Wiss 18" Snips Restoration

Tool Restoration

A Thoughtful Gift

Over the last year or two I've restored a few pairs of tin snips, and just so you know as you read this - sometimes I call them metal shears or just shears, I never could make up my mind.  Anyway, I've restored these snips from various levels of rust and decay to a near-new condition.  Unlike the others, this pair of snips have a bit of sentimental value.  The tool itself doesn't have an inherent sentimental value, no - the sentimentality stems from the fact that they were given to me as a gift from my Uncle.

One day out of the blue, my uncle sent me a picture of a couple pairs of snips.  I believe he asked which ones I liked or something like that, and as you can see in the picture below, I made my choice pretty obvious.  

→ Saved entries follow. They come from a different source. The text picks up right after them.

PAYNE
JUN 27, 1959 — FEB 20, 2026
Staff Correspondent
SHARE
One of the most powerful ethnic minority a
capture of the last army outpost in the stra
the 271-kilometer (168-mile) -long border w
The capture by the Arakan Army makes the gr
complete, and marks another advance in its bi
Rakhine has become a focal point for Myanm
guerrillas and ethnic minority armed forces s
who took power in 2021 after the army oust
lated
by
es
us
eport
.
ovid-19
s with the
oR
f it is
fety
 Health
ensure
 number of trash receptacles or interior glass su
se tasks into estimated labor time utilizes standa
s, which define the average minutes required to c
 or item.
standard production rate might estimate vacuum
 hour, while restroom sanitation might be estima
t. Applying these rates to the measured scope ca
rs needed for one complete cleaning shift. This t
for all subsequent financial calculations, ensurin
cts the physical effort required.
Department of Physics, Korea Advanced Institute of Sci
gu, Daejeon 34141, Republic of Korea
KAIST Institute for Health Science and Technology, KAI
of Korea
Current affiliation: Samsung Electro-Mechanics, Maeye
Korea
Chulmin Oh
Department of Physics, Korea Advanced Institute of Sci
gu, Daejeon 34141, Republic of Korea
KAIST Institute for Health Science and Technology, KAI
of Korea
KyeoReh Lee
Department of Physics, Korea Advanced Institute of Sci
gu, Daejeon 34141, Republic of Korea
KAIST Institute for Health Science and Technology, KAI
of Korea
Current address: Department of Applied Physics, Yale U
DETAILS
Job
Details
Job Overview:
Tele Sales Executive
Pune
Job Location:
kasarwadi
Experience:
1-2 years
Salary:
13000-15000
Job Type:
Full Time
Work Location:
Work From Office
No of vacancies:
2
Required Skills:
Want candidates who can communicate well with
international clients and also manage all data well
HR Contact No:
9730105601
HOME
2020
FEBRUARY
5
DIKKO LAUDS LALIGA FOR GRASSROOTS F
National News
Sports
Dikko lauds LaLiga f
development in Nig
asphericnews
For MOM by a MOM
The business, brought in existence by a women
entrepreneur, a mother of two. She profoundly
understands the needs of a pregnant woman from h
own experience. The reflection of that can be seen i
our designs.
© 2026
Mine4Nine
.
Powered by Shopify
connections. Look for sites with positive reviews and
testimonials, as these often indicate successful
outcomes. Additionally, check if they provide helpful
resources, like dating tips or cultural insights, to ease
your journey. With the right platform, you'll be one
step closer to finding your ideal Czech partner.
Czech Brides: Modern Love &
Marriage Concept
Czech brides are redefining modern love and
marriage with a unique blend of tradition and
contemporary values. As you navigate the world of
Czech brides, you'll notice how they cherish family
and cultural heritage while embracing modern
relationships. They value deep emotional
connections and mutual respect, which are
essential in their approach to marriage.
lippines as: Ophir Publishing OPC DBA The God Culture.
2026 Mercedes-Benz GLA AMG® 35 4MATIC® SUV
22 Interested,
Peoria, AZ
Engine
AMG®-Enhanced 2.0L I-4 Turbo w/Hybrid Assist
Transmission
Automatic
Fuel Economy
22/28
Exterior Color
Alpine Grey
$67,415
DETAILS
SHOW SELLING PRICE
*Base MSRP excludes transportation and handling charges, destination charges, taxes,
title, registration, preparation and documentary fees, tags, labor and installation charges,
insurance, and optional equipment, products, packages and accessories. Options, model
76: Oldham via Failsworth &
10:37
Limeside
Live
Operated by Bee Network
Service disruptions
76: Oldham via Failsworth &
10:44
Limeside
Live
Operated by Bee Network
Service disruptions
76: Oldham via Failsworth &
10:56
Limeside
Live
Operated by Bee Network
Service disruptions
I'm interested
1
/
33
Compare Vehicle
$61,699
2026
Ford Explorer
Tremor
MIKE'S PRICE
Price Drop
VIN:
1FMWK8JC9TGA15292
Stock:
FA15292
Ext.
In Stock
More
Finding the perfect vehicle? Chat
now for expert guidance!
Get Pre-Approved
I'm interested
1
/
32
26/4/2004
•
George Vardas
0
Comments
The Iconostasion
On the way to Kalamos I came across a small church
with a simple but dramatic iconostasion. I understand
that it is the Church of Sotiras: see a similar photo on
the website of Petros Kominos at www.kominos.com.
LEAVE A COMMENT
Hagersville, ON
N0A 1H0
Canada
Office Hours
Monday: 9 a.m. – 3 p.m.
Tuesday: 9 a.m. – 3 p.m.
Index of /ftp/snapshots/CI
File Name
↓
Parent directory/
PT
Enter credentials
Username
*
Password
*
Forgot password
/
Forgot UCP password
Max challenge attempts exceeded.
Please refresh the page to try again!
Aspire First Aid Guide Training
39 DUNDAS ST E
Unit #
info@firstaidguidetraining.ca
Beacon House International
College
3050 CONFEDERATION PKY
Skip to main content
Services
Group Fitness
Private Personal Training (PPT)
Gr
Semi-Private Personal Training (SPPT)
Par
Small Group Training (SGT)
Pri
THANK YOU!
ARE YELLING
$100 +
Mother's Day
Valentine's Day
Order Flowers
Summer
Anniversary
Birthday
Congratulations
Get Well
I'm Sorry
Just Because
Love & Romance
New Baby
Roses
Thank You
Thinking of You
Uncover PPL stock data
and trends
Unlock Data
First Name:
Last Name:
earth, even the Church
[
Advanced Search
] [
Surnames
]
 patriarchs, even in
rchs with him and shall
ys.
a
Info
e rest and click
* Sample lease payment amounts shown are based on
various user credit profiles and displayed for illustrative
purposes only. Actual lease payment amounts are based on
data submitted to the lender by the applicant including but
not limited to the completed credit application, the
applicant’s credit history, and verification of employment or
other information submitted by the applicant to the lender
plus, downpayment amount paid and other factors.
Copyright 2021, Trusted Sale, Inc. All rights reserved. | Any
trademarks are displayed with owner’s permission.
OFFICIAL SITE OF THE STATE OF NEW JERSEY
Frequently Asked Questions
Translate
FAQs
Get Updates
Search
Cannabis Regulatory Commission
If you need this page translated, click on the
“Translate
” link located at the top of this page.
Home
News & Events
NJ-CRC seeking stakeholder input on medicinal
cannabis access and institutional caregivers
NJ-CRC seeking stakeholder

And of course my uncle, being one of those very giving and sharing type of people, picked them up for me.  If you ever read this Mikey - thank you!


So let's take a look at these guys. They're 18" Wiss brand and in pretty decent shape with some surface rust but not beat up at all.

The first thing that had to be done was to remove the pivot bolt so I could separate the two halves of the shears.  Who knows how long these shears had been together, and most likely they'd never been separated before, but the removal of the nut was a little bit of a challenge but not really difficult.  Nothing that a little WD40 couldn't resolve in pretty short order.

Once they were apart, there didn't seem to be much of anything that needed any particular attention. It was just a matter to rust removal.  

Rust Removal 

What I learned from some of my past projects is that rather than taking a rusty tool straight to the wire wheel on the bench grinder, it was worth the time investment to soak the tools in a rust remover. My rust remover of choice has been Evaporust.  I have no interest in, nor am I sponsored by this product, but it's been the absolute best rust remover I've ever used.  

After soaking overnight, it was time to take them to the wire wheel. The wire wheel really cleaned them up.  Because there was going to be a day or two before I'd get back to them, I put a think coat of lite oil on them to stave off flash rusting.

Once I came back to them, a closer look, at the shears I noted thatin addition to the normal micro scratched left by the wire wheel...

Removing the Pitting 

After removing the rust and running the parts through the wire wheel it really became clear that the rust had done some damage to the steel. There was a bit of pitting in a few spots, but the shears weren't terribly damages.  Nonetheless, the pitting needed to be addressed.  After all, these were a gift so I wanted to do 'em right!

It was a beautiful day so I decided to take the shears outside to grind out the pitting.  I was going to use my Black and Decker Workmate, of which I have two! 

But I decided to clamp the each side of the shears to the garden bench.  Call it a moment of laziness, but I liked this idea...

And it worked out just fine.  This was also another opportunity to use my father's angle grinder!  Now, and angle grinder can remove some steel pretty quick, so I used a somewhat worn 40 grit flap disk.  In just a few minutes the pitting was gone!  

We all should give what we have decided in our hearts to give, not reluctantly or under compulsion, for God loves a cheerful giver. - 2 Corinthians 9:7

Fixing Threads 

One evening after work I was tinkering in the shop and picked up the pivot bolt and the nut.  Remember at the beginning of this post I mentioned the nut had a moment of stubbornness?  Well, in removing it I boogered up the threads on the bolt a little bit.  But maybe 15 minutes with dad's old Swiss Files,

And maybe another 5 or 10 more minutes with some lapping compound, and the nut and bolt fit like new!

J. Wiss & Sons Company was founded in 1848 by Jacob Wiss, a thirty-one year old immigrant from Switzerland who was an experienced cutler and gunsmith. The company was based in Newark, NJ and relocated three times between 1848 and 1887, when they moved  to Littleton Avenue , where they remained until they were bought out and the factory closed in the late 1970’s.  - Newark's Attic

Polishing, Priming, Painting 

The next step was to polish the business end of the shears.  I worked my way up from 220 grit to 1,000 grit sandpaper by hand, which really shined them up!

Suddenly it was time to paint.  Because shears like this take a bit of a beating, I decided to start out with some Rust oleum primer.  Then is was 173's signature color - Krylon's Cherry Red.


And et voila!  173 has some 18" metal shears courtesy of my Uncle Mike.  I think they turned out quite nice and complete(?) the set of  173 Signature Red metal shears and snips!

I love the contrast between the red and the shiny bare steel!